Judge Thomas wants Supreme Court to reconsider defamation protections to make it easier for public figures to sue media organizations

Clarence Thomas, Supreme Court Justice.

Justice Clarence Thomas sits during a group photo at the Supreme Court in Washington on Friday, April 23, 2021.Erin Schaff/The New York Times via AP, Pool, File

  • Judge Thomas wants the Supreme Court to rethink decades of libel protection.

  • Changing the standard for defamation could make it easier for public figures to sue media organizations.

  • His dissent came when the Court decided not to take up a defamation case.

Judge Clarence Thomas on Monday urged the Supreme Court to seek decades of libel protections instituted by the historic New York Times Co. v.

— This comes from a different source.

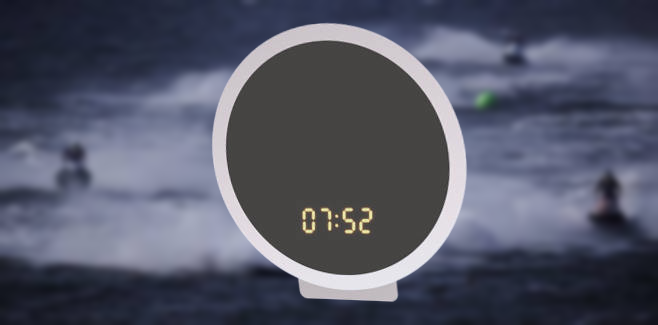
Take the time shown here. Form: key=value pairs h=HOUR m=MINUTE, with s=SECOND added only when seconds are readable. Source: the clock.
h=7 m=52
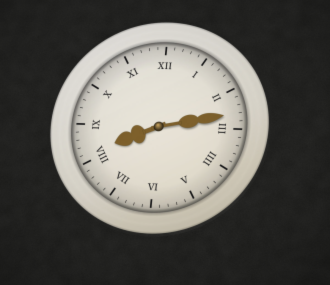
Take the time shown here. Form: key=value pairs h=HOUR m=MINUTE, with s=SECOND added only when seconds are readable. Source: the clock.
h=8 m=13
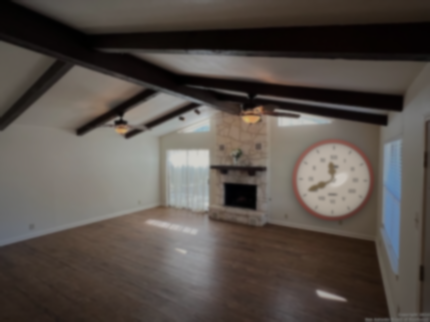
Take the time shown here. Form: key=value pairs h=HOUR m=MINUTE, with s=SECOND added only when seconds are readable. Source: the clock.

Sullivan case, to be reconsidered – arguing that the court should reconsider the standards that make it more difficult for public figures to sue media organizations.

Thomas dissenting of the Court’s decision not to take a defamation lawsuit between a Christian media group formerly known as Coral Ridge Ministries Media — now D. James Kennedy Ministries — and the Southern Poverty Law Center, formerly assigned Coral Ridge as an ‘anti-LGBT hate group’.

“I would grant certiorari in this case to revisit the ‘true malice’ standard,” Thomas wrote in his dissenting opinion. “This case is one of many showing how the New York Times and its progeny have allowed media organizations and advocacy groups ‘to cast false accusations’ almost with impunity for public figures.”

Thomas said Coral Ridge’s classification lumped it together with groups like the “Ku Klux Klan and neo-Nazis” and put the group on an “interactive, online ‘hate map’.”

Coral Ridge sued the SPLC in 2017, alleging that it was defamed by the SPLC’s designation because Amazon would not allow it to participate in a donation program. The suit was dismissed, and later a federal appeals court one-sided with the resignation in 2021, saying Coral Ridge could not allege that SPLC had acted with “genuine malice”.

Under the precedent of the 1964 landmark New York Times Co. v. Sullivanpublic figures charged with defamation must prove that the defendant acted with “genuine malice” and made a reckless decision.

Coral Ridge considered itself a “public figure,” Thomas said, forcing it to prove multiple elements to disprove SPLC’s argument that it designated the group with First Amendment protections.

Changing the standard for defamation would make it easier for public figures to sue news and media organizations for negative reporting.